What the task requires: Without including any image, repeat every record exactly.

--- Provided records ---

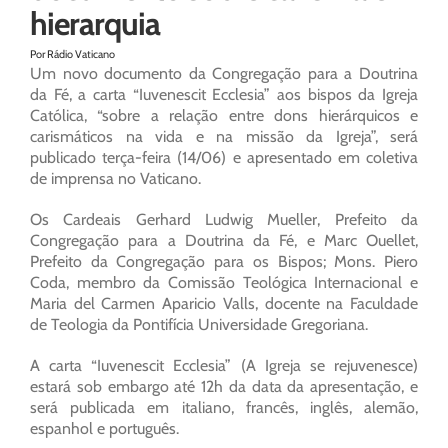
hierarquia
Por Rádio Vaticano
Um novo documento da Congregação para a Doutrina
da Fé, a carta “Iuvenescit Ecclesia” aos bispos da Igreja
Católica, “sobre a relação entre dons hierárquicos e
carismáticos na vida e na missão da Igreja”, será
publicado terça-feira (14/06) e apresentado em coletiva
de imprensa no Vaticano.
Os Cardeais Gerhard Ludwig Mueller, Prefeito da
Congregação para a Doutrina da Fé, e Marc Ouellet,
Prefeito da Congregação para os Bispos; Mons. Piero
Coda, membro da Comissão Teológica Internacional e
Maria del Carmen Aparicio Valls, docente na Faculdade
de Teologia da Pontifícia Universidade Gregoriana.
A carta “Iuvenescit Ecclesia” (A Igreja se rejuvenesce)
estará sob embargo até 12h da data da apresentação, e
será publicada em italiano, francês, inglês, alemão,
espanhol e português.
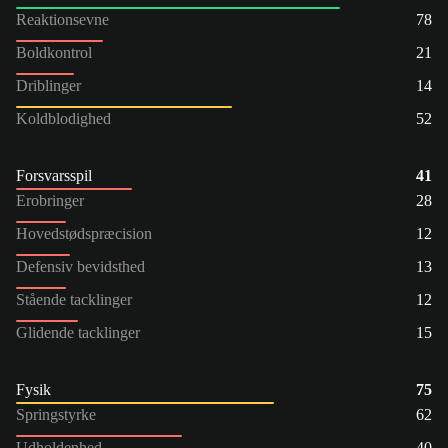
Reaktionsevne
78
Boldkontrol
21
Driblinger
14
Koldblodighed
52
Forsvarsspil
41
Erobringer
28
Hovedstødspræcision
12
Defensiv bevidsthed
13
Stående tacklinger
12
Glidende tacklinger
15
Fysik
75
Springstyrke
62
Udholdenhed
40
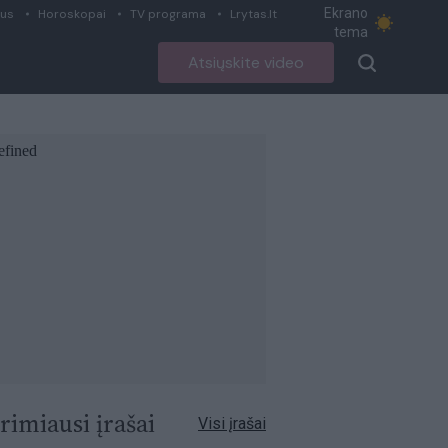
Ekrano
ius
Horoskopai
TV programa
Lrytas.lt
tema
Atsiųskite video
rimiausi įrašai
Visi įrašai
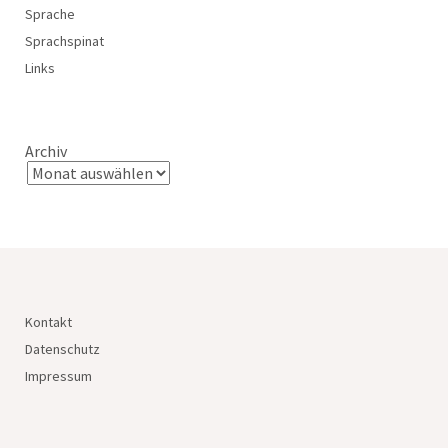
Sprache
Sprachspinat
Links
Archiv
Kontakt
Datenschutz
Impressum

---

Solution to the exercise:
hierarquia
Por Rádio Vaticano
Um novo documento da Congregação para a Doutrina
da Fé, a carta “Iuvenescit Ecclesia” aos bispos da Igreja
Católica, “sobre a relação entre dons hierárquicos e
carismáticos na vida e na missão da Igreja”, será
publicado terça-feira (14/06) e apresentado em coletiva
de imprensa no Vaticano.
Os Cardeais Gerhard Ludwig Mueller, Prefeito da
Congregação para a Doutrina da Fé, e Marc Ouellet,
Prefeito da Congregação para os Bispos; Mons. Piero
Coda, membro da Comissão Teológica Internacional e
Maria del Carmen Aparicio Valls, docente na Faculdade
de Teologia da Pontifícia Universidade Gregoriana.
A carta “Iuvenescit Ecclesia” (A Igreja se rejuvenesce)
estará sob embargo até 12h da data da apresentação, e
será publicada em italiano, francês, inglês, alemão,
espanhol e português.
Reaktionsevne
78
Boldkontrol
21
Driblinger
14
Koldblodighed
52
Forsvarsspil
41
Erobringer
28
Hovedstødspræcision
12
Defensiv bevidsthed
13
Stående tacklinger
12
Glidende tacklinger
15
Fysik
75
Springstyrke
62
Udholdenhed
40
Ekrano
ius
Horoskopai
TV programa
Lrytas.lt
tema
Atsiųskite video
rimiausi įrašai
Visi įrašai
Sprache
Sprachspinat
Links
Archiv
Kontakt
Datenschutz
Impressum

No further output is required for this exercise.